Understand model

Updated 2021-04-08, 2021-05-17, 2015-05-19

This one of our supplements to our whitepaper on open-source NMEC tools.

In this post, I'll address some common questions about the TOWT model generated by RMV2.0, using code to find the answers.

This post will not discuss the occupancy detection, which is the focus of the next supplement.

Executive summary

The segmented time-of-week and temperature (TOWT) model works like this.

$$ Load_{predicted}(T_{db}, t) = \sum_{j=0}^{N_{segments}} w_j(t) \cdot Load_j(T_{db}, t) $$

The load will be calculated using a number of weighted load prediction functions. More on the weighting later.
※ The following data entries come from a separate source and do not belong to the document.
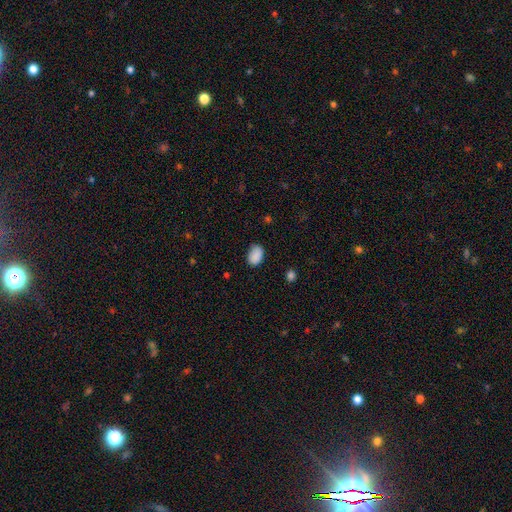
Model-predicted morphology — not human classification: smooth-or-featured: smooth: 89% | star or artifact: 8% | featured or disk: 3%
  how-rounded: in between: 85% | round: 14% | cigar-shaped: 1%
  merging: none: 79% | minor disturbance: 17% | major disturbance: 3% | merger: 1%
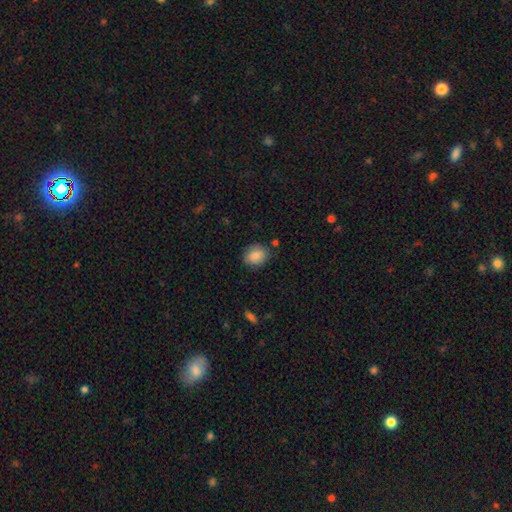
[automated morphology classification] smooth-or-featured: smooth: 83% | featured or disk: 9% | star or artifact: 8%
  how-rounded: in between: 50% | round: 49% | cigar-shaped: 1%
  merging: none: 76% | minor disturbance: 17% | major disturbance: 4% | merger: 3%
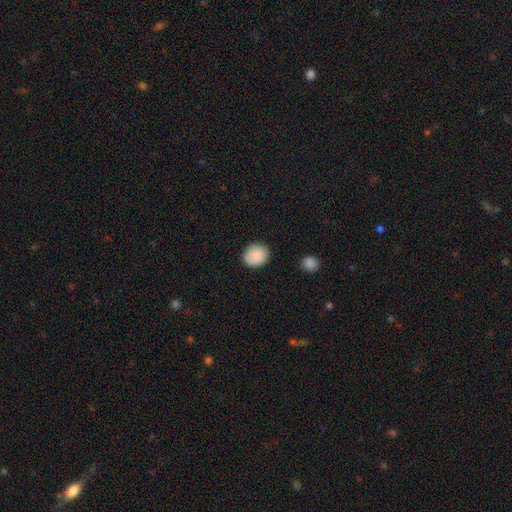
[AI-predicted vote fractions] Smooth or featured: smooth — 88% (star or artifact — 7%)
How rounded: round — 73% (in between — 26%)
Merging: none — 85% (minor disturbance — 11%)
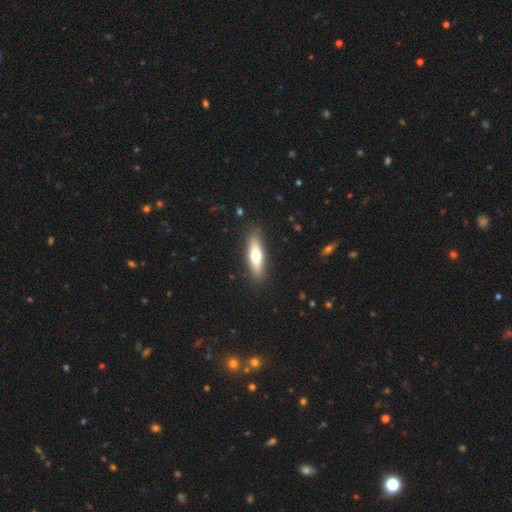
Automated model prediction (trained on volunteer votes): smooth-or-featured: smooth: 60% | featured or disk: 34% | star or artifact: 6%
  how-rounded: cigar-shaped: 59% | in between: 39% | round: 2%
  merging: none: 88% | minor disturbance: 9% | major disturbance: 2% | merger: 1%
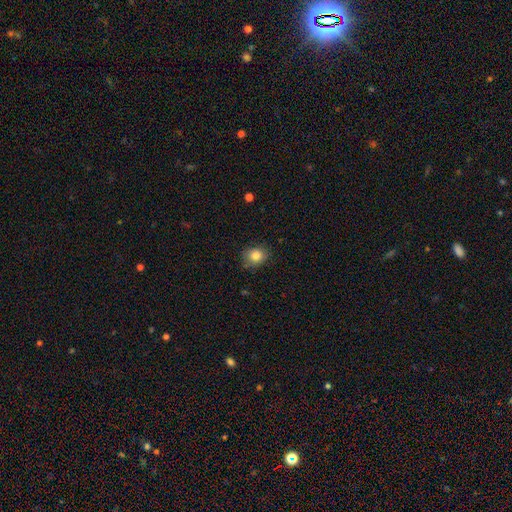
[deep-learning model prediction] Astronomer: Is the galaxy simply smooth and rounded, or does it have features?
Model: smooth — 84%.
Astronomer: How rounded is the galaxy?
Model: round — 63%.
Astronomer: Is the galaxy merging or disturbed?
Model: none — 79%.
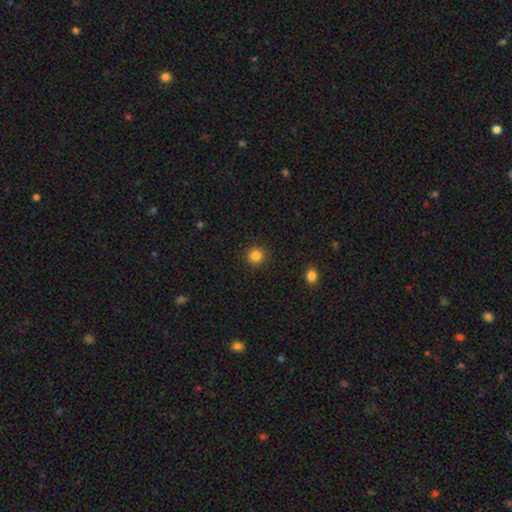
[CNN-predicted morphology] Smooth or featured?
  - smooth: 84% *
  - star or artifact: 12%
  - featured or disk: 4%
How rounded?
  - round: 93% *
  - in between: 6%
  - cigar-shaped: 1%
Merging?
  - none: 91% *
  - minor disturbance: 5%
  - major disturbance: 2%
  - merger: 1%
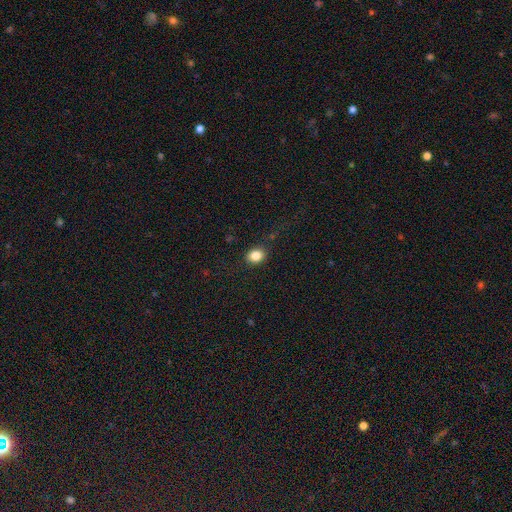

Meanwhile, each $Load_j$ is a piecewise linear regression on temperature, $T_{db}$, also with an intercept coefficient for each time of week factor, $f_{tow}$:

$$ Load_j(T_{db}, t) = \sum_{k=1}^{{K+1}} C_{X_k} X_k(T_{db}) + \sum_{tow=1}^{N_{tow}} C_{f_{tow}} f_{tow}(t) $$

where the piecewise temperature variables are calculated using a breakpoint algorithm:

$$ \begin{align} X_1(T_{db}) &= {\rm min}(tempKnot_1,T_{db}) \\ {\rm leftover}_1 &= T_{db} - X_1 \\ X_2(T_{db}) &= {\rm max}(tempKnot_2-tempKnot_1, {\rm min}(0,{\rm leftover}_1)) \\ {\rm leftover}_2 &= T_{db} - (X_1 + X_2) \\ \dots \\ X_{K+1} &= {\rm leftover}_{K} \end{align} $$

(here we use the RMV2.0 naming tempKnot for the breakpoints) and the TOW factors are indicator variables for the unique day-of-week, time-of-day values that appear in the data. The factor for the first hour of Sunday morning could be defined, for example:

$$ f(t) = \begin{cases} 1, & \text{if } day(t) = 1 \text{ and } hour(t) = 1 \\ 0, & \text{otherwise} \end{cases} $$

In practice, it is not important which time is labeled 1, or if these are hourly or at another interval; the data determines the actual times of week.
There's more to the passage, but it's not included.